Unless an event completely shatters the order of one's life, the mind, if it has youth and health and time enough, accepts the inevitable and gets itself ready for the next happening like a grimly dutiful American tourist who, on arriving at a new town, looks around him, takes his bearings, and says, "Well, where do I go from here?”
― Thomas Wolfe, You Can't Go Home Again
Where you go from here is up to you as well. If you believe healing is easy, it isn't but then again, the events that set off PTSD were not easy in the first place.
First know who you were back when you decided that you wanted to serve. What made you want to? Was it something you always wanted to do or was it a decision made because something happened? Then ask yourself if it was motivated to give or for what you'd get out of it.

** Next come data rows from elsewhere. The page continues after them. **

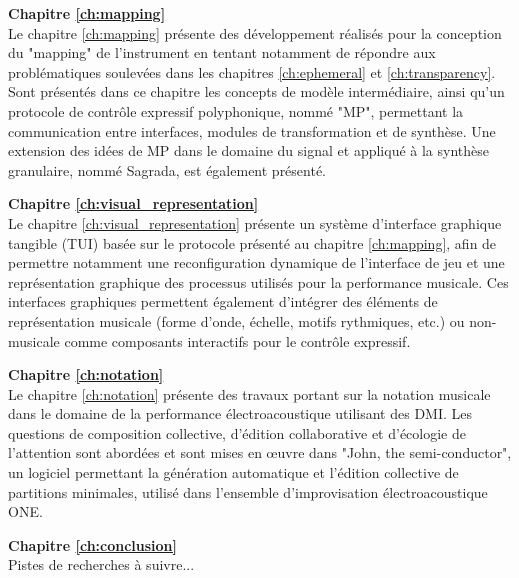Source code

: \textbf{Chapitre \ref{ch:mapping}} \\[0.2em]
Le chapitre \ref{ch:mapping} présente des développement réalisés pour la conception du "mapping" de l'instrument en tentant notamment de répondre aux problématiques soulevées dans les chapitres \ref{ch:ephemeral} et \ref{ch:transparency}. Sont présentés dans ce chapitre les concepts de modèle intermédiaire, ainsi qu'un protocole de contrôle expressif polyphonique, nommé "MP", permettant la communication entre interfaces, modules de transformation et de synthèse. Une extension des idées de MP dans le domaine du signal et appliqué à la synthèse granulaire, nommé Sagrada, est également présenté.

\textbf{Chapitre \ref{ch:visual_representation}} \\[0.2em]
Le chapitre \ref{ch:visual_representation} présente un système d'interface graphique tangible (TUI) basée sur le protocole présenté au chapitre  \ref{ch:mapping}, afin de permettre notamment une reconfiguration dynamique de l'interface de jeu et une représentation graphique des processus utilisés pour la performance musicale. Ces interfaces graphiques permettent également d'intégrer des éléments de représentation musicale (forme d'onde, échelle, motifs rythmiques, etc.) ou non-musicale comme composants interactifs pour le contrôle expressif.

\textbf{Chapitre \ref{ch:notation}} \\[0.2em]
Le chapitre \ref{ch:notation} présente des travaux portant sur la notation musicale dans le domaine de la performance électroacoustique utilisant des DMI. Les questions de composition collective, d'édition collaborative et d'écologie de l'attention sont abordées et sont mises en œuvre dans "John, the semi-conductor", un logiciel permettant la génération automatique et l'édition collective de partitions minimales, utilisé dans l'ensemble d'improvisation électroacoustique ONE. 

\textbf{Chapitre \ref{ch:conclusion}} \\[0.2em]
Pistes de recherches à suivre...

If it was because of what you'd get in return, then take a closer look at why you picked the military since you could have gained a lot more with a lot less dangerous profession. Look deeper. The hardships you were willing to accept to be part of this minority had to have been motivated by a deeper reasoning.
Then what were you trying to achieve risking your life with others? Easy bet it was to get as many as possible back home with you. Safe bet to think that your family motivated you as well.
Then take all the events that happened, the good as well as the bad because the good ones are important but mostly outweighed by the bad stuff. Easy to say that God wasn't there and then you could blame Him but then again, if you remember things they way they happened, you'll see He was all around you.
He was there when one of you shed a tear. He was there when one of you put out your arms to offer a simple, pure gesture of compassion. That kind of emotion doesn't survive without participants willing to hear the needs of others.
Look at everything that happened then accept your power to change any of it was gone the second it was over as much as you accept the fact your power was even limited back then.
Give yourself superhuman powers and take the event without any limits on what you could have done. Then understand that superhuman powers were not really within you and you did the best you could at the moment you had a chance to do anything about anything. The outcome was out of your hands but the future is.
None of you are frozen or condemned to suffer. Fight back to change tomorrow with the same determination you had to go from civilian kid to soldier. That wasn't easy but you came out after training stronger. You can come out of this stronger too.
Forget about forgetting but start to plan of taking power away from yesterday. It is a part of you but that doesn't mean it is supposed to suck the life out of you or control what you can become.
The last piece of this puzzle you need to know is the most important. Being resilient does not mean you are impervious. There is a price to pay for being human exposed to unacceptable limits. Pay the price and cry. Grieve for those you need to grieve for. Forgive what you need to be forgiven for and forgive others. Pay the price and then be free of the debt you assumed on you owed.
Then take tomorrow as the beginning of the journey back to home. Familiar but different territory you have to explore to get comfortable with.
Take the past and make peace with it instead of trying to escape it. It is all part of you but while you can't change it, you can change what it keeps doing to you.
This is one of my old videos from 2006, so the numbers are lower than now, but the idea is the same. You can come out of the dark. So work on it and then welcome back the new you.
Having PTSD and not knowing what it is, is like living in darkness. Nothing seems the same. When you know what it is, you can begin to heal the wounds you brought back home with you.